7. The method as set forth in claim 1, wherein a first of the microscopic frames is analyzed after it is acquired in order to adjust the change in the focus position during the acquisition of subsequent microscopic frames.

8. The method as set forth in claim 1, wherein at least one of the microscopic frames is analyzed after it is acquired in order to predict a region of the extended depth of field of the respective microscopic frame that follows in order to adjust the change in the focus position during the acquisition of the following microscopic frame.

9. The method as set forth in claim 1, wherein the microscopic frames are each analyzed after they are acquired in order to determine a number of required microscopic frames.

10. A microscope, comprising:

an objective lens for optically imaging a specimen;

at least one actuator for changing a focus position of the microscope; and

a control and image processing unit for controlling the at least one actuator and for processing microscopic frames, wherein the control and image processing unit is configured to carry out a method with the microscope for producing a microscopic image with an extended depth of field including: acquiring a plurality of microscopic frames of a specimen from different focus positions; and processing the plurality of microscopic frames so as to form a microscopic image with an extended depth of field, wherein the focus position is continuously changed during the acquisition of at least some of the microscopic frames at a variable speed or with variable acceleration.

11. The method as set forth in claim 2, wherein the focus position is continuously changed during the acquisition of the plurality of microscopic frames.

12. The method as set forth in claim 2, wherein the step of processing the plurality of microscopic frames so as to form a microscopic image with an extended depth of field begins after the acquisition of the respective microscopic frames takes place while other microscopic frames are still being acquired.

13. The method as set forth in claim 3, wherein the step of processing the plurality of microscopic frames so as to form a microscopic image with an extended depth of field begins after the acquisition of the respective microscopic frames takes place while other microscopic frames are still being acquired.

14. The method as set forth in claim 2, wherein the focus position is changed at a speed that is changed during and/or between the microscopic frame acquisition operations, with the change in speed being defined by an acceleration, and with the speed and/or the acceleration being changed between the microscopic frame acquisition operations.

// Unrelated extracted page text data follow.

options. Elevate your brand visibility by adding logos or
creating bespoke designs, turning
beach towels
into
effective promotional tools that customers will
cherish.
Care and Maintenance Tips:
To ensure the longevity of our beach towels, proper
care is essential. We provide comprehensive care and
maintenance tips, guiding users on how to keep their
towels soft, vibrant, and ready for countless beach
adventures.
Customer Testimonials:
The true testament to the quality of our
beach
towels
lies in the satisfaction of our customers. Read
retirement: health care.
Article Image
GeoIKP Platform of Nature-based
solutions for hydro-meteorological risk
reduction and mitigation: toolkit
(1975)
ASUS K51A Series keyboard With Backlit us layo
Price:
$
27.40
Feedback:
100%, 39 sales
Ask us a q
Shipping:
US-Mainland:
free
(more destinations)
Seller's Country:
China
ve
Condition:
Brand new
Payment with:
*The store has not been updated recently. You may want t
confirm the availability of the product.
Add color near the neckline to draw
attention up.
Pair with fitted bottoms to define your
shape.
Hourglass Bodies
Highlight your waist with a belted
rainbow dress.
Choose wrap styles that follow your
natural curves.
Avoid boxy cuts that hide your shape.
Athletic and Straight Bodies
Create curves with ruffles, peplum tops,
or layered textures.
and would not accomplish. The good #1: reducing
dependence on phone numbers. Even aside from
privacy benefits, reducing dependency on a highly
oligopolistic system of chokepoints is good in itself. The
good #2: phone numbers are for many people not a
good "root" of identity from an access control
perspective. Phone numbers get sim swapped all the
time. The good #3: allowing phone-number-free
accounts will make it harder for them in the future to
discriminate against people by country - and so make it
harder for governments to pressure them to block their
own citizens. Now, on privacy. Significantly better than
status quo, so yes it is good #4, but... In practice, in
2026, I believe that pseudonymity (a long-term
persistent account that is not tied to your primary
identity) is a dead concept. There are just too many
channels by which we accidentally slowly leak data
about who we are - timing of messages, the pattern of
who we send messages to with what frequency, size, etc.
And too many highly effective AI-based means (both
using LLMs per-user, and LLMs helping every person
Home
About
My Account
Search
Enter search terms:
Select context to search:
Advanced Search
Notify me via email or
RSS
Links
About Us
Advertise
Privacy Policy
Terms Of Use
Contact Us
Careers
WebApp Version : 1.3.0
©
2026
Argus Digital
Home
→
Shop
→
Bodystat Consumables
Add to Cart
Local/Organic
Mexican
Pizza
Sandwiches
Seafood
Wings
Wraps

15. The method as set forth in claim 3, wherein the focus position is changed at a speed that is changed during and/or between the microscopic frame acquisition operations, with the change in speed being defined by an acceleration, and with the speed and/or the acceleration being changed between the microscopic frame acquisition operations.

16. The method as set forth in claim 4, wherein the focus position is changed at a speed that is changed during and/or between the microscopic frame acquisition operations, with the change in speed being defined by an acceleration, and with the speed and/or the acceleration being changed between the microscopic frame acquisition operations.

17. The method as set forth in claim 6, wherein at least one of the microscopic frames is analyzed after it is acquired in order to predict a region of the extended depth of field of the respective microscopic frame that follows in order to adjust the change in the focus position during the acquisition of the following microscopic frame.

18. The method as set forth in claim 7, wherein at least one of the microscopic frames is analyzed after it is acquired in order to predict a region of the extended depth of field of the respective microscopic frame that follows in order to adjust the change in the focus position during the acquisition of the following microscopic frame.

19. The microscope as set forth in claim 10, wherein the at least one actuator further comprises an electric motor for moving a specimen stage or for moving the objective lens.

20. The microscope as set forth in claim 10, wherein the at least one actuator further comprises a microsystem for mechanically moving micromirrors and/or microlenses.